← All simulations · Pillar 5: Making decisions
Naive Bayes
What it is
Is this pet a cat or a dog? You have two clues: how much it weighs and how long it is. Naive Bayes treats each clue as a little vote. It already knows what cats and dogs usually weigh and measure, so each clue says “this looks more cat” or “more dog” — and the method combines those votes into one belief.
Go deeper: for every clue, the model learned a bell curve per class — the typical value and how much it varies. Reading the height of each curve at your value gives the chance of seeing that value for a cat vs a dog. Multiply those chances together, multiply by the prior (how common each animal is to begin with), and scale so the two add to 100%. That last number is the belief.
Why care
Naive Bayes is fast, tiny, and famously good for its size — it was the workhorse behind the first spam filters and still powers lots of text sorting today. It is also a beautiful first look at probability in machine learning: instead of one hard yes/no, it gives a belief you can read, like “82% cat.”
The idea, intuitively
Each clue has two overlapping bell curves — one for cats, one for dogs. Where your value lands under the taller curve, that animal gets the louder vote. One clue on its own is often a toss-up in the overlap zone. But stack a second clue and the two votes multiply: a faint “maybe cat” plus another faint “maybe cat” becomes a confident cat.
Peek at the data first
Before believing anything, look at the pets we already measured — weight, length, and
which animal each one was. The bell curves below are just a summary of columns like these, much
like Spectra’s describe_data.
Try it
Drag the dashed marker in each panel (or use the sliders) to set the pet’s weight and length. The dots show how high each animal’s bell curve is at your value, and the bar shows the combined belief. Uncheck Use the length clue too to decide with a single clue.
Where it shows up
- Spam filters. The classic use: each word is a clue voting “spam” or “not,” and the votes multiply into a decision.
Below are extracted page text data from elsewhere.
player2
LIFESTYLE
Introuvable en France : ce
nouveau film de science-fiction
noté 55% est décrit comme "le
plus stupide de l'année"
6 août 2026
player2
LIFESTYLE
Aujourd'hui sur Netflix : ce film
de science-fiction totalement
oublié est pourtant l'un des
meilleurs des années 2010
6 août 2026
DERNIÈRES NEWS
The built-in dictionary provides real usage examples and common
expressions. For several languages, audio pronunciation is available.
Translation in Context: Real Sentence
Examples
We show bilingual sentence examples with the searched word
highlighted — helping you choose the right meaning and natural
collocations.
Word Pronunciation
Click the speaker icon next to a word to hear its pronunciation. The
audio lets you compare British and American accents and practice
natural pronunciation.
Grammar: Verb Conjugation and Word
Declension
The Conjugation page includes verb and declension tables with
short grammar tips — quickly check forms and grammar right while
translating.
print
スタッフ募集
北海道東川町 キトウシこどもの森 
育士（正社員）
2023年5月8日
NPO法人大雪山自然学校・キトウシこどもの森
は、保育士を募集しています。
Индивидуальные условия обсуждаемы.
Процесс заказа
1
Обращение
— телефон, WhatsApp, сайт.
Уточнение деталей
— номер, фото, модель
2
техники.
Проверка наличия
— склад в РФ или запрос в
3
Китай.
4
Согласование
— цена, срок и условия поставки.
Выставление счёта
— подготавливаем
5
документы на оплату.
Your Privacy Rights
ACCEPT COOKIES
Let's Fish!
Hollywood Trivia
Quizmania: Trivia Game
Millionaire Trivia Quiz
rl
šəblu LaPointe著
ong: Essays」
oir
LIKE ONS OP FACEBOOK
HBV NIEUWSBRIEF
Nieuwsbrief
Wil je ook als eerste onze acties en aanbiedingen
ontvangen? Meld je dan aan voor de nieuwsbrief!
- Sorting text. Tagging articles by topic, or reviews as positive or negative, from the words they contain.
- Quick first guesses. Because it is so cheap, it is a great baseline to compare fancier models against.
Where it came from
The rule for updating a belief with evidence is Bayes’ theorem, named for the Reverend Thomas Bayes, whose work was published in 1763 after his death (and developed further by Pierre-Simon Laplace). Using it as a simple classifier — with the “naive” assumption that clues are independent — became a standard, surprisingly strong method in the 20th century.
Try it in code
The Studio’s bayes model is a Naive Bayes classifier, and
show_model prints the profile (prior + typical value) it learned for each answer:
data = load "flowers" train, test = split data, hold_out: 20% model = make_model "bayes" train_model model, on: train, predict: "species", using: ["petal_length", "petal_width"] check model, with: test show_model model
Check your understanding
- Why can two “maybe” clues add up to a confident guess?
- What does the prior do, and when would it matter most?
- Why is it called “naive” — and why does it still work so well anyway?